Being a novel treatment modality, the economic toxicity of CDK4/6i becomes a significant factor influencing physicians' and patients' decisions. The Taiwan NHI system balances CDK4/6i expenses and patient benefits. Consequently, a decision was made to reimburse two years of CDK4/6i for the 1st and 2nd lines of HR-positive mBC based on the mPFS results from clinical trials. However, there is currently no evidence regarding the prognosis after discontinuation of CDK4/6i treatment after 2 years of reimbursement. In our study, the median follow-up time for the patients who discontinued CDK4/6i due to economic burden was significantly shorter than for patients with continuous treatment of CDK4/6i. This limited follow-up time was insufficient to assess the outcomes of patients treated with interrupted CDK4/6i for up to two years under the NHI reimbursement policy. Understanding these outcomes is crucial for ensuring patients’ safety and evaluating the efficacy of the NHI resource allocation.

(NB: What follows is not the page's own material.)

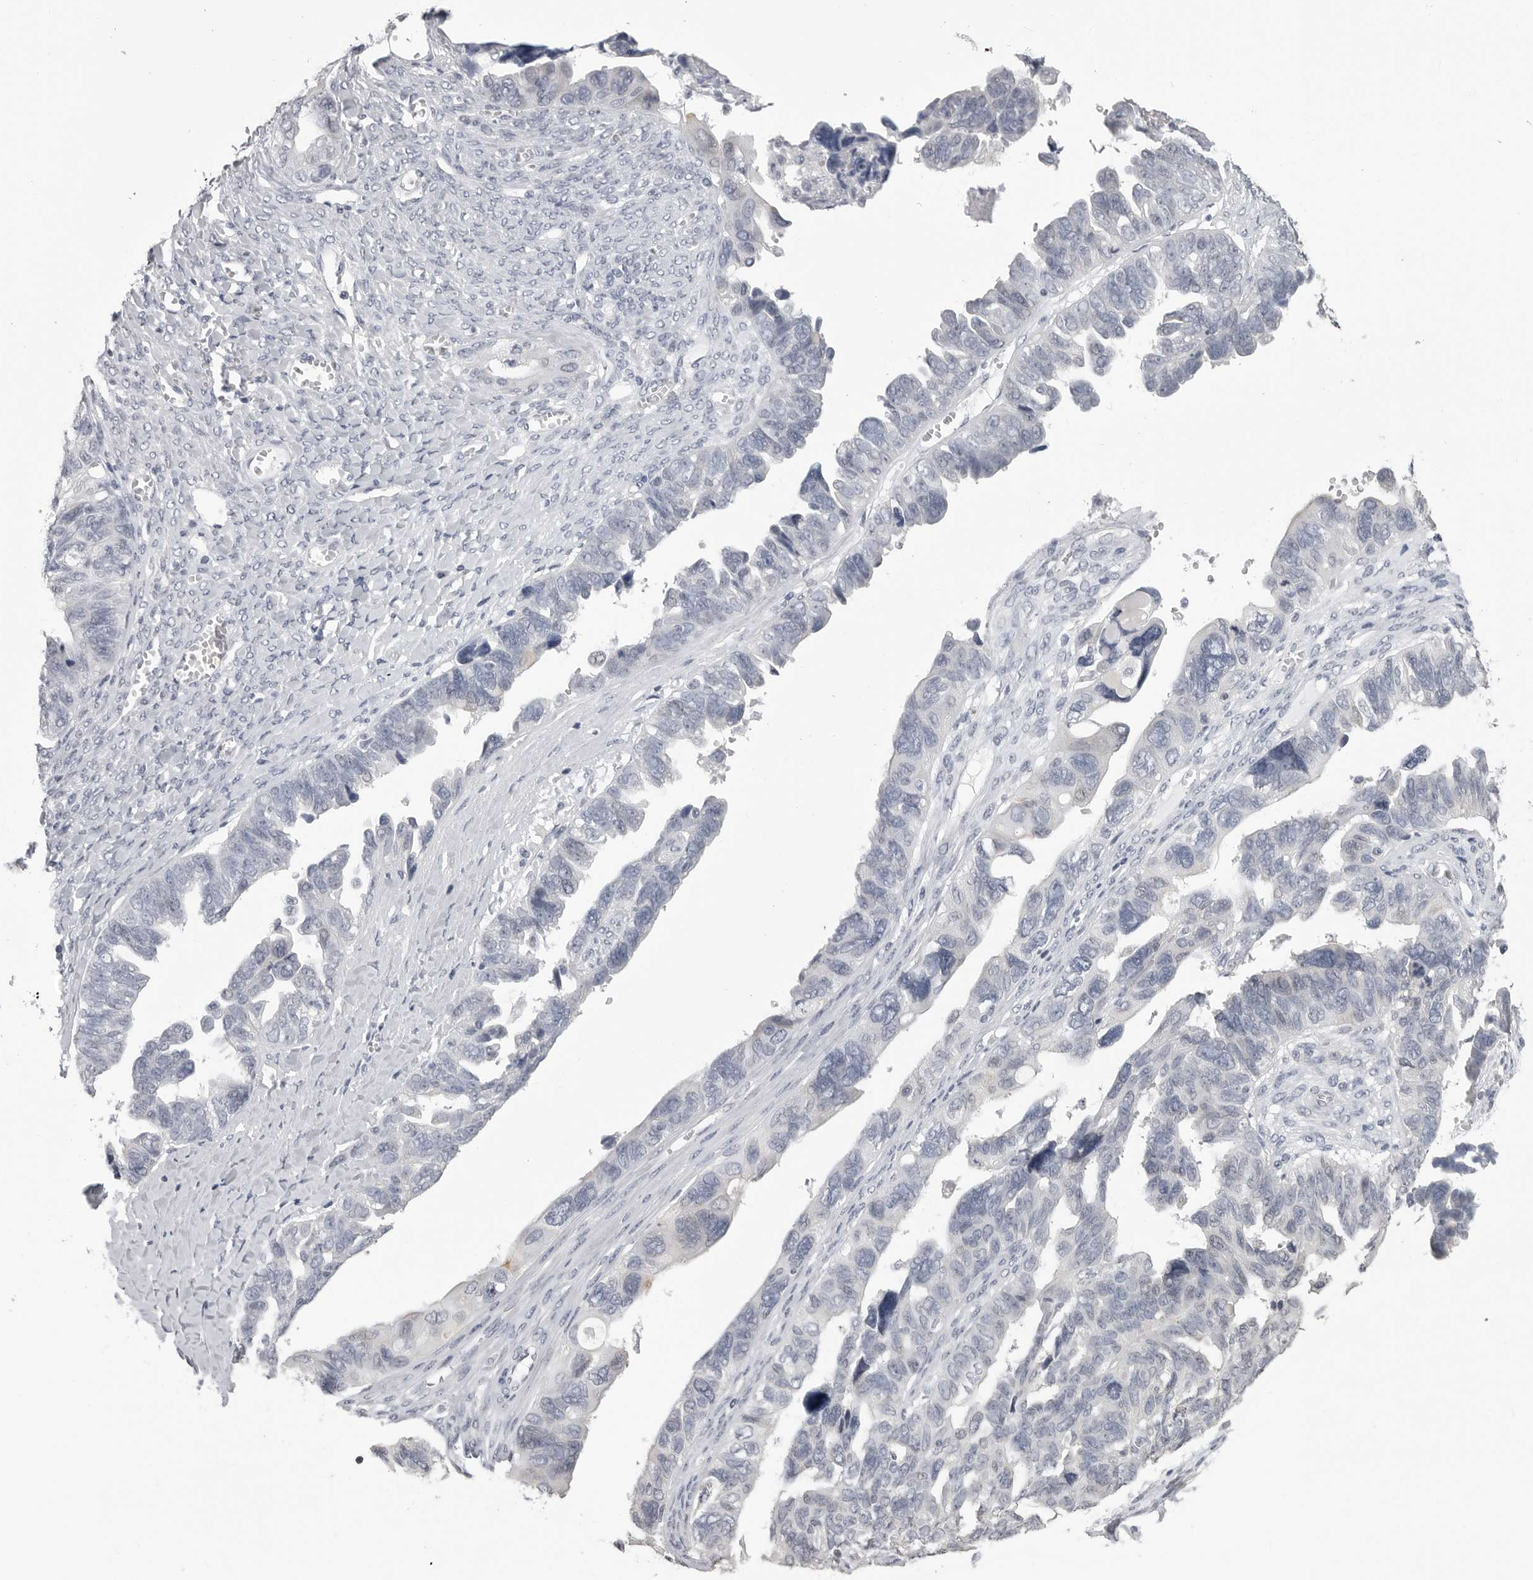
{"staining": {"intensity": "negative", "quantity": "none", "location": "none"}, "tissue": "ovarian cancer", "cell_type": "Tumor cells", "image_type": "cancer", "snomed": [{"axis": "morphology", "description": "Cystadenocarcinoma, serous, NOS"}, {"axis": "topography", "description": "Ovary"}], "caption": "This is an IHC micrograph of human ovarian serous cystadenocarcinoma. There is no expression in tumor cells.", "gene": "GPN2", "patient": {"sex": "female", "age": 79}}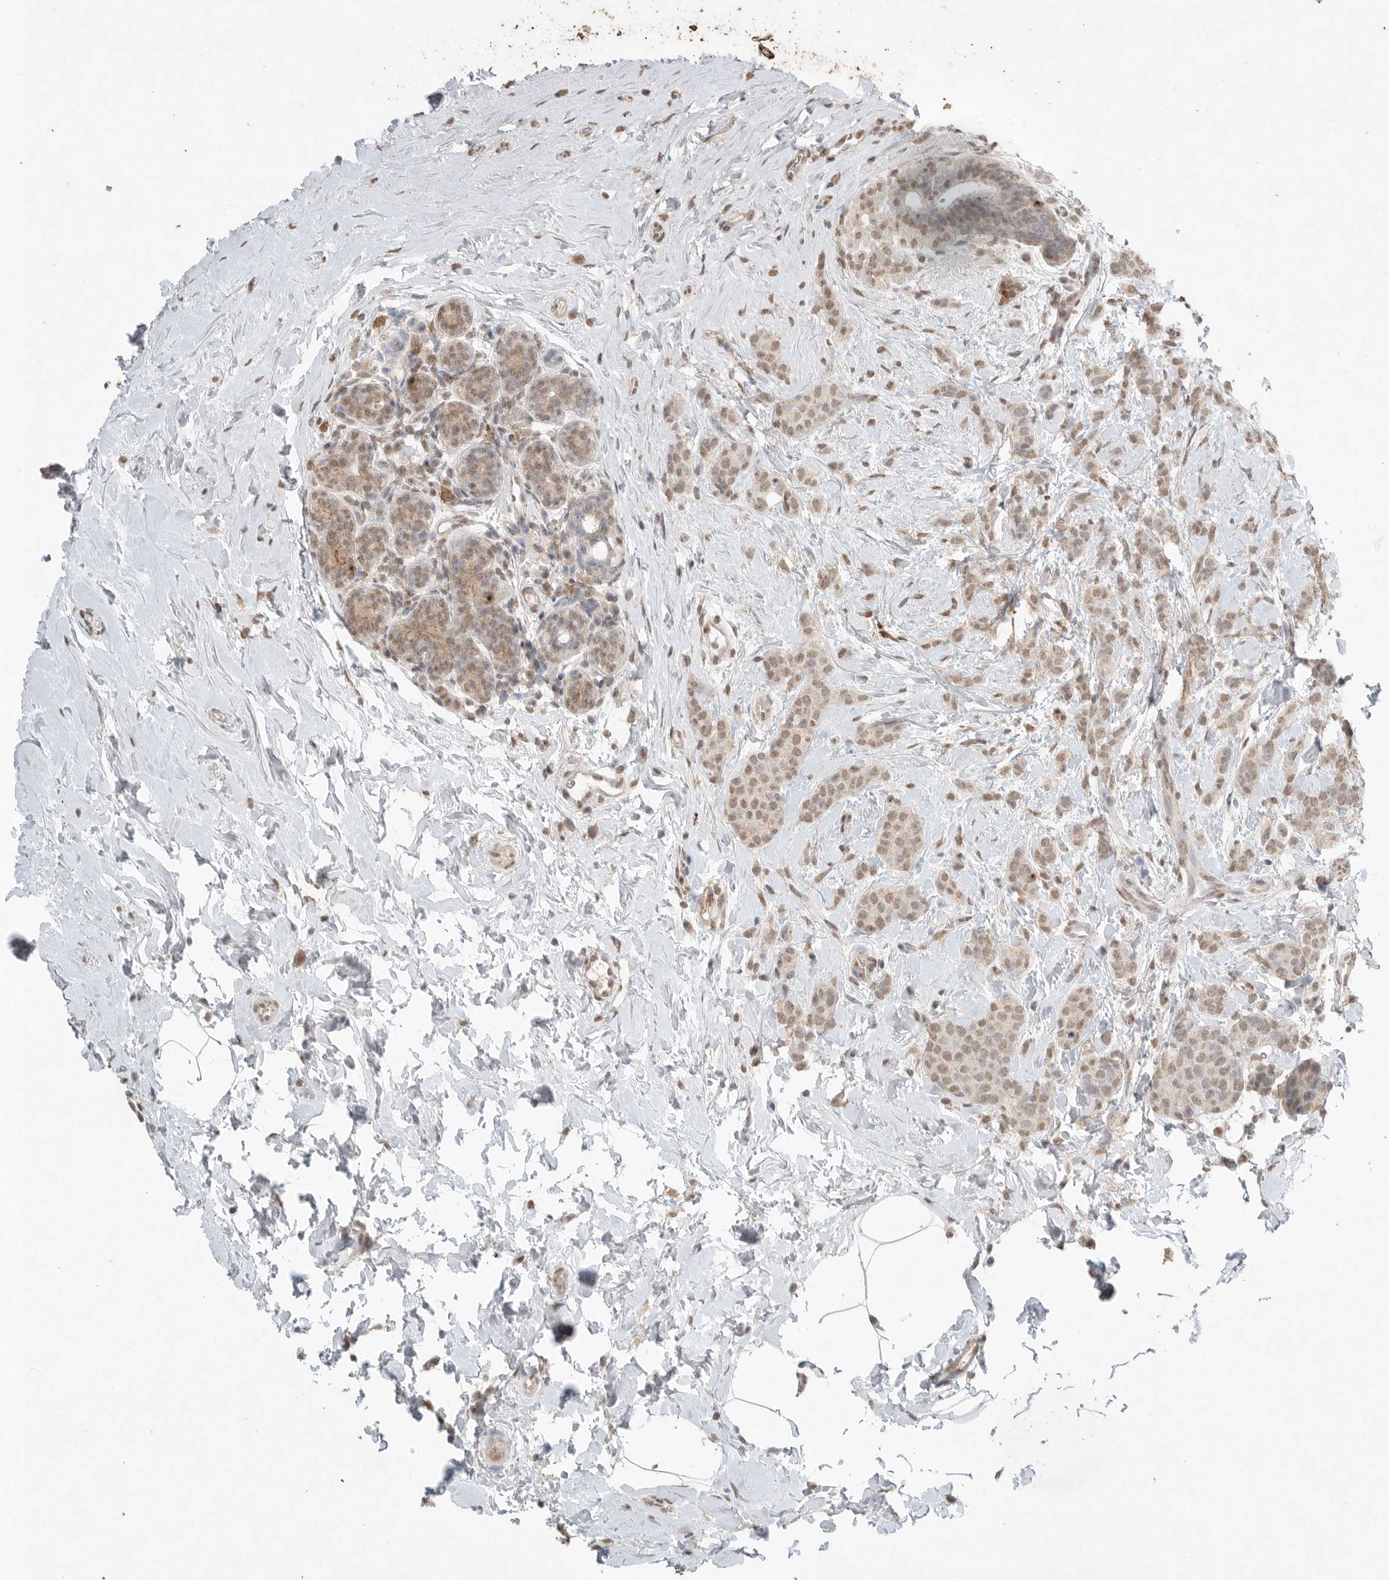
{"staining": {"intensity": "moderate", "quantity": ">75%", "location": "nuclear"}, "tissue": "breast cancer", "cell_type": "Tumor cells", "image_type": "cancer", "snomed": [{"axis": "morphology", "description": "Lobular carcinoma, in situ"}, {"axis": "morphology", "description": "Lobular carcinoma"}, {"axis": "topography", "description": "Breast"}], "caption": "The micrograph reveals a brown stain indicating the presence of a protein in the nuclear of tumor cells in breast lobular carcinoma in situ.", "gene": "KLK5", "patient": {"sex": "female", "age": 41}}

This study has several limitations. Firstly, it is based on a retrospective database, which may introduce biases and limitations in data collection. There may be incomplete or inaccurate reporting of adverse effects, especially symptoms relevant to the patient's subjective well-being, such as gastrointestinal symptoms and fatigue without a formal quality-of-life assessment instrument. This might cause an underestimate of adverse effects, compared to the corresponding clinical trials. Also missing data on other facilities' treatments outside our institute, such as previous medical history and self-paid medications, cannot be retrieved from the electrical medical records or the Big Data Center. For some patients, the lack of pathology for primary or metastatic tumors may limit the accuracy of the analysis. Secondly, the sample size in this study was limited, which may affect the generalizability of the findings and subgroup analyses. Thirdly, the follow-up time in this study was limited, which makes it challenging to determine overall survival and assess the long-term effects of CDK4/6i treatment. Lastly, the study did not account for the sequential treatment effects of different CDK4/6 inhibitors and endocrine therapy shifting, which may impact treatment outcomes. Future studies should consider these factors to provide a more comprehensive understanding of the efficacy and safety of CDK4/6i treatments, especially for the Asian population.

Conclusion

Treatment outcomes for distinct CDK4/6i did not differ significantly, indicating the safety and efficacy of CDK4/6i in the Asian population. Ribociclib and palbociclib showed similar efficacy in terms of PFS in RWD of the Asian population. Patients with prior chemotherapy and endocrine therapy resistance had a negative impact on PFS, yet dose reduction showed no significant difference in PFS between palbociclib and ribociclib.